Westminster immigration chiefs have recently paid £2,000 compensation to a British passport holder ordered to produce ID at George Best Belfast City Airport because officials said she “looked foreign and not from here”. The woman is black. She has lived in Britain and the North of Ireland for 16 years. She was just driving someone to the airport.

“I wasn’t travelling, or passing through an immigration point, and I am a British citizen,” she said, repeating what she had told officers. “I was doing what many other people do without incident, dropping off my relative for her flight.”

And in an echo of how non-whites were treated in apartheid South Africa by being compelled to carry “pass books” to identify them to authorities, the woman added:

“One of my children has asked me if we now have to carry our passports everywhere with us.”

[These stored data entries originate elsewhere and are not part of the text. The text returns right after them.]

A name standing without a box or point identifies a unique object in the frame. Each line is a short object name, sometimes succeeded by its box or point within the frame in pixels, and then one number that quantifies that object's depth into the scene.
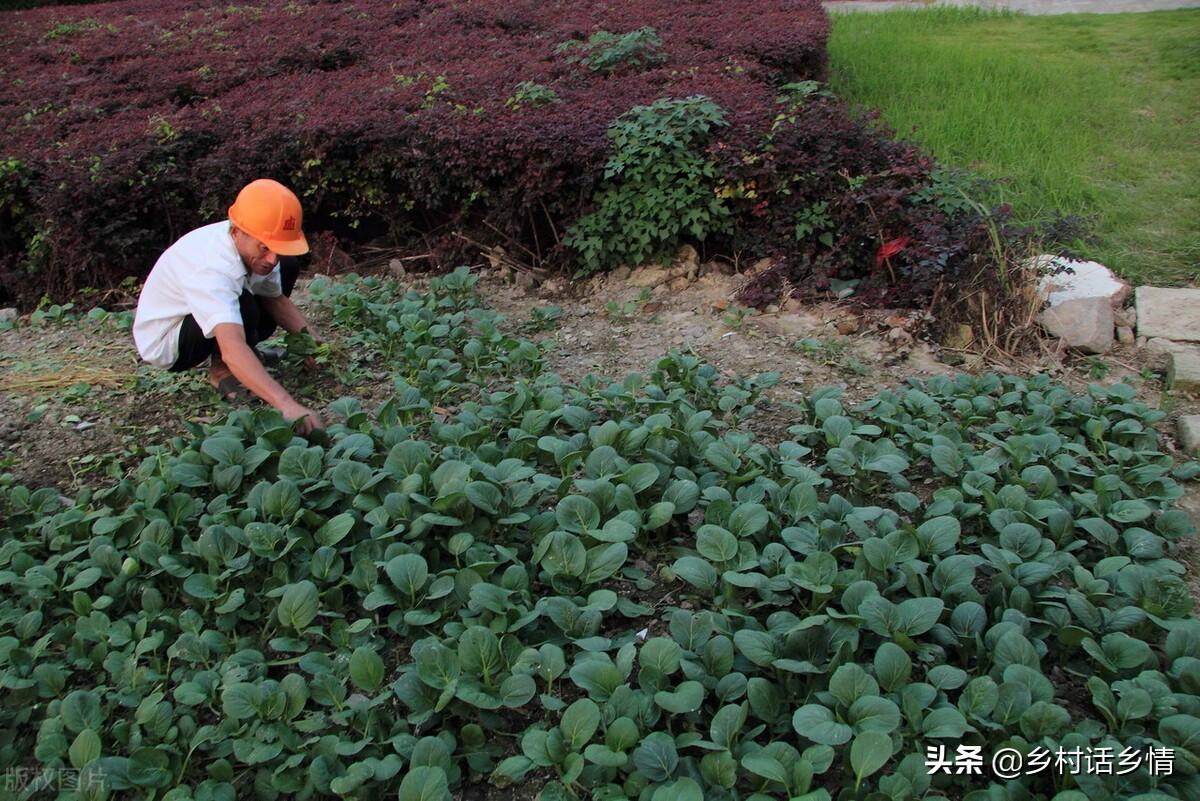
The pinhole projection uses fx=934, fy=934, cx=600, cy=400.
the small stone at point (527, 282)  5.06
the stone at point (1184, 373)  3.96
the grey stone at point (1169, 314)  4.30
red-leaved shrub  4.59
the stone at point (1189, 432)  3.54
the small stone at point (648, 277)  4.84
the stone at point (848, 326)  4.32
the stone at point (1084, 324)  4.25
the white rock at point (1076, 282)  4.39
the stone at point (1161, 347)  4.21
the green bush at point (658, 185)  4.63
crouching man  3.21
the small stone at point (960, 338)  4.23
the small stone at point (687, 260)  4.85
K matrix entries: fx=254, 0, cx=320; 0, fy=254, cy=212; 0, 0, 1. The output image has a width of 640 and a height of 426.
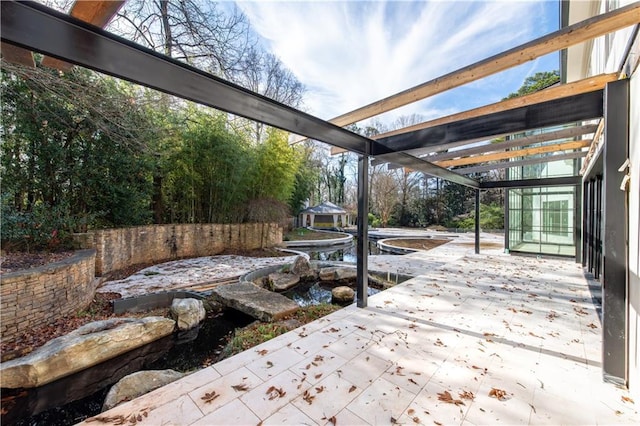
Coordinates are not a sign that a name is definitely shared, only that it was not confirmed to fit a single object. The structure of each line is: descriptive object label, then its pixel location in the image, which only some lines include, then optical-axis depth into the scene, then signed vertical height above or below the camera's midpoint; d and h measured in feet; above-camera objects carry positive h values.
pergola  4.62 +3.35
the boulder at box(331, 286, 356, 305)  15.39 -4.85
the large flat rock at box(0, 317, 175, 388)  7.91 -4.89
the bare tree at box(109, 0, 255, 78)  19.31 +14.96
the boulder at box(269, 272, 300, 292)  17.70 -4.74
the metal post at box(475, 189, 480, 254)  26.81 +0.08
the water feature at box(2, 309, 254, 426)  7.05 -5.58
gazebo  61.62 -0.01
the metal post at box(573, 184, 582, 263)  22.53 -0.20
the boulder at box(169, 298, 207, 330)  11.98 -4.79
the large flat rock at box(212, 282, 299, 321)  12.26 -4.54
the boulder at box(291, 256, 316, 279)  19.76 -4.16
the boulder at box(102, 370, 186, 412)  6.64 -4.75
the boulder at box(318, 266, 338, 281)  19.61 -4.53
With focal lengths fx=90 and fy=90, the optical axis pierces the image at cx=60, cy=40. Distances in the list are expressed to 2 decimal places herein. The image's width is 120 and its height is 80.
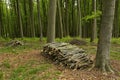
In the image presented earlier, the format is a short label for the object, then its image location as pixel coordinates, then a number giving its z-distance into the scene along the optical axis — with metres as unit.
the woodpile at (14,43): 5.88
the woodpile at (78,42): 6.65
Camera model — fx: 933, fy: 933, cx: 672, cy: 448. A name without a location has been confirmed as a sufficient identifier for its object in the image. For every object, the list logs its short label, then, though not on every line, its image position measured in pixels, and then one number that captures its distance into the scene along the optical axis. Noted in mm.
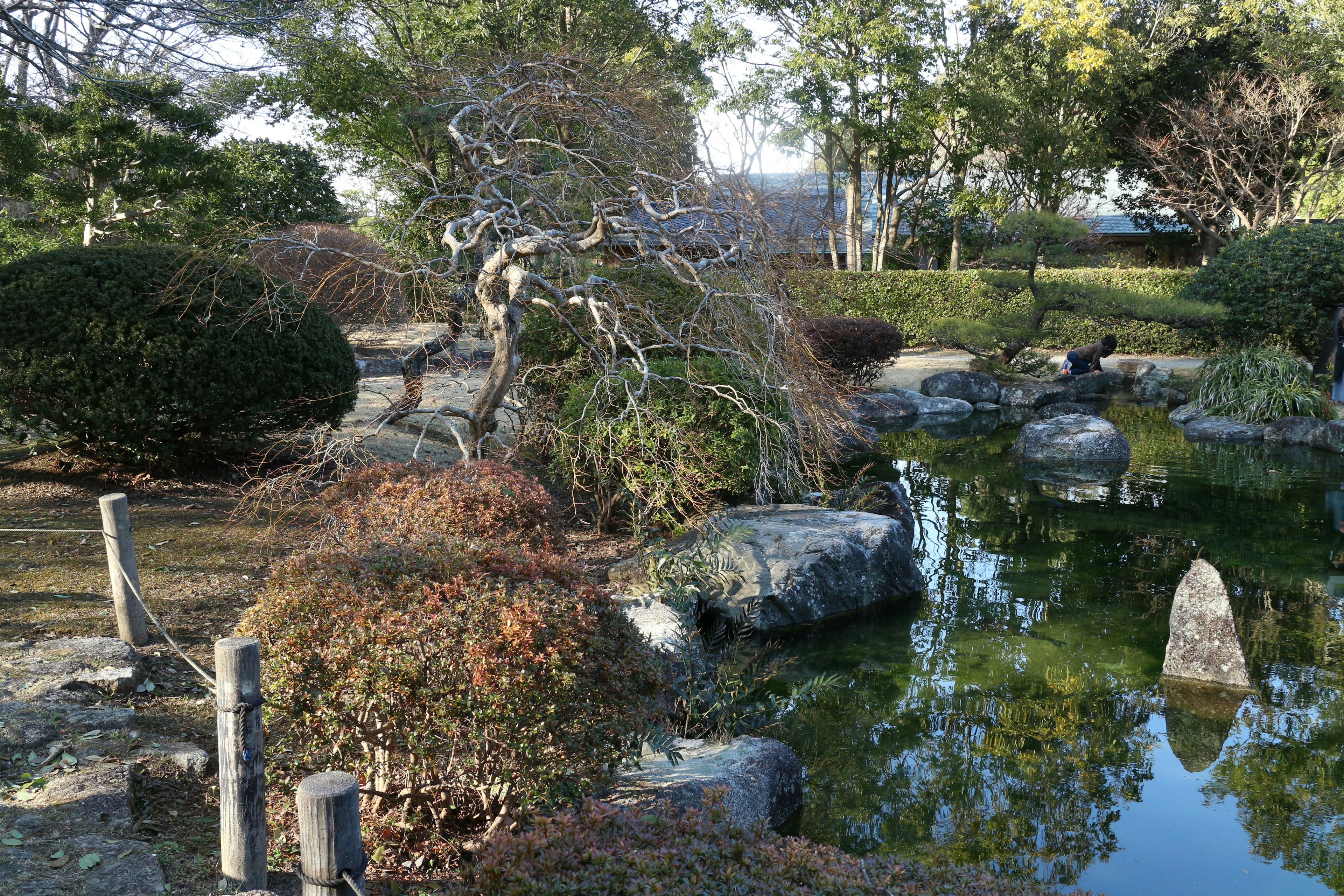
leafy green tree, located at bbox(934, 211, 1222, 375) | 14648
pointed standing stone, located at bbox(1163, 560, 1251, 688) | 5395
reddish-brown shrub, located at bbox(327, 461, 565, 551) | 4742
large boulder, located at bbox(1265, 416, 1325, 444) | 12367
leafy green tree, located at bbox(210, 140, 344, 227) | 16531
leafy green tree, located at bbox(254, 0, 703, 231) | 11984
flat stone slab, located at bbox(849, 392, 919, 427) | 14891
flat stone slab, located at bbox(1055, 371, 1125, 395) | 16906
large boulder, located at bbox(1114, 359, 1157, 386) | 18000
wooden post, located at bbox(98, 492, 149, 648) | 4520
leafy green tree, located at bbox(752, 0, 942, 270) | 21109
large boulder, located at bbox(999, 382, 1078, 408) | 16125
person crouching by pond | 17359
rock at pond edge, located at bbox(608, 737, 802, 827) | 3607
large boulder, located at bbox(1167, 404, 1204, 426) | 14234
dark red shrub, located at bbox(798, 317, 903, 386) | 14453
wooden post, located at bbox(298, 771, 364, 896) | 2209
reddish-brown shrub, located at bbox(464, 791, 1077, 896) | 2305
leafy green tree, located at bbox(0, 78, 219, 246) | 10961
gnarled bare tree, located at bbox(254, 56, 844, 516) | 6395
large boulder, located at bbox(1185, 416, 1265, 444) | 12945
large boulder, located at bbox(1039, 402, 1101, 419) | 14922
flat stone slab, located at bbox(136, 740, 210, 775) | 3656
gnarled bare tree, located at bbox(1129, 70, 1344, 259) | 20266
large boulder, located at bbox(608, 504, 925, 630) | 6172
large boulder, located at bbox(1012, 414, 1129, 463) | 11672
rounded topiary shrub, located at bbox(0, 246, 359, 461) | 7031
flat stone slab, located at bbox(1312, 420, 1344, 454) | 12047
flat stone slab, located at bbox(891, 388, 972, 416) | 15789
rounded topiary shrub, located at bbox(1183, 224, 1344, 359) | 14656
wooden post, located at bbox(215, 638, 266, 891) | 2652
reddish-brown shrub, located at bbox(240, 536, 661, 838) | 3098
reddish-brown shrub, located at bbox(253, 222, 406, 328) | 7785
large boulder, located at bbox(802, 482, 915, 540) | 7898
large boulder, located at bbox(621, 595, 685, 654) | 5000
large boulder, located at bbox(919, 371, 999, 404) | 16484
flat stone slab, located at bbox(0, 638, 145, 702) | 4059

While political figures from Sinn Féin and the SDLP have been proactive in opposing racism – including the rise in racism after the Brexit referendum result – voices of condemnation from the unionist parties (apart from Alliance) have been absent, muffled or even tacitly approving.

The foreign national population in the North of Ireland have never felt more insecure about their vulnerability to xenophobic attitudes.

Sinn Féin’s Seán Lynch, during the Assembly debate, challenged the policing and judicial system to confront this racism head on, saying it is “a challenge that must be met without prejudice and with respect for human rights”.

It is also imperative that the prejudices inherent in the welfare system and other state agencies are tackled and confronted with the same vigour as people would challenge racist thugs attacking someone in the street. Racism must be rooted out at all levels of our society.